Limits (the size of the pie) allocation limits minimum reliability flow of supply Limits

Medical Programs Overview Table 1. Caption Medical SNAP TANF Programs Income Limits Income

Scope &amp; Limits of Scope &amp; Limits of Scope &amp; Limits of Legal Authority Legal

Clustering Hierarchical clustering and k-mean clustering Genome 373 Genomic Informatics

Clustering and Dimensionality Reduction Preview Clustering K -means clustering

PAC-Bayesian Analysis of Co-clustering, Graph Clustering and Pairwise Clustering Yevgeny Seldin

Introduction to Machine Learning, Clustering and EM Barnab s P czos Contents Clustering

Trust based Clustering for Group Trust based Clustering for Group Trust based Clustering for

Probabilistic &amp; Unsupervised Learning Factored Variational Approximations and Variational

Lecture 3: Crossed Products by Finite Groups; the 1129 July 2016 Rokhlin Property Lecture 1

Convergence of ensemble Kalman filters in the large ensemble limit and infinite dimension Jan

Preliminary Results on n e / n t selection at DUNE FD. CP violation &amp; n t physics perspectives.

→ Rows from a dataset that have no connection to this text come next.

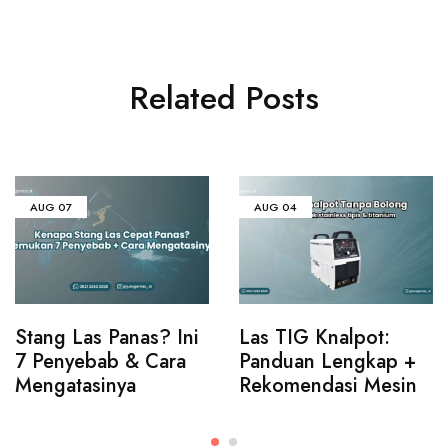
Related Posts
AUG
07
AUG
04
Stang Las Panas? Ini
Las TIG Knalpot:
7 Penyebab & Cara
Panduan Lengkap +
Mengatasinya
Rekomendasi Mesin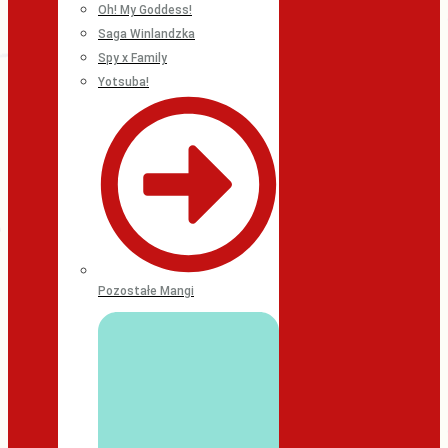
Oh! My Goddess!
Saga Winlandzka
Spy x Family
Yotsuba!
Pozostałe Mangi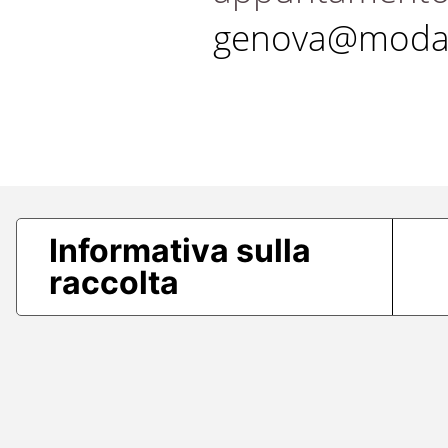
genova@modae
Informativa sulla
raccolta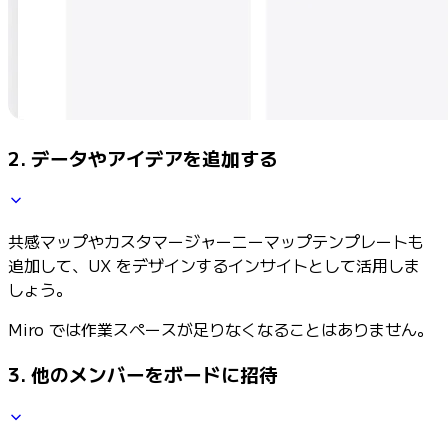
2. データやアイデアを追加する
共感マップやカスタマージャーニーマップテンプレートも
追加して、UX をデザインするインサイトとして活用しま
しょう。
Miro では作業スペースが足りなくなることはありません。
3. 他のメンバーをボードに招待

Lecture 2.1: Separation of Variables Matthew Macauley Department of Mathematical Sciences

Brentuximab Vedotin in ALCL Bar arbara Pro, MD Nor orthwestern rn Univ iversity CD30 A ( (

Helmets and Neck Injuries in Fatal Motorcycle Crashes James V. Ouellet David R. Thom Terry A.

Analysis of serious injury collisions and serious injuries on Irish roads (2014-2017) RSA and An

Scope & Limits of Scope & Limits of Scope & Limits of Legal Authority Legal

Probabilistic & Unsupervised Learning Factored Variational Approximations and Variational

Preliminary Results on n e / n t selection at DUNE FD. CP violation & n t physics perspectives.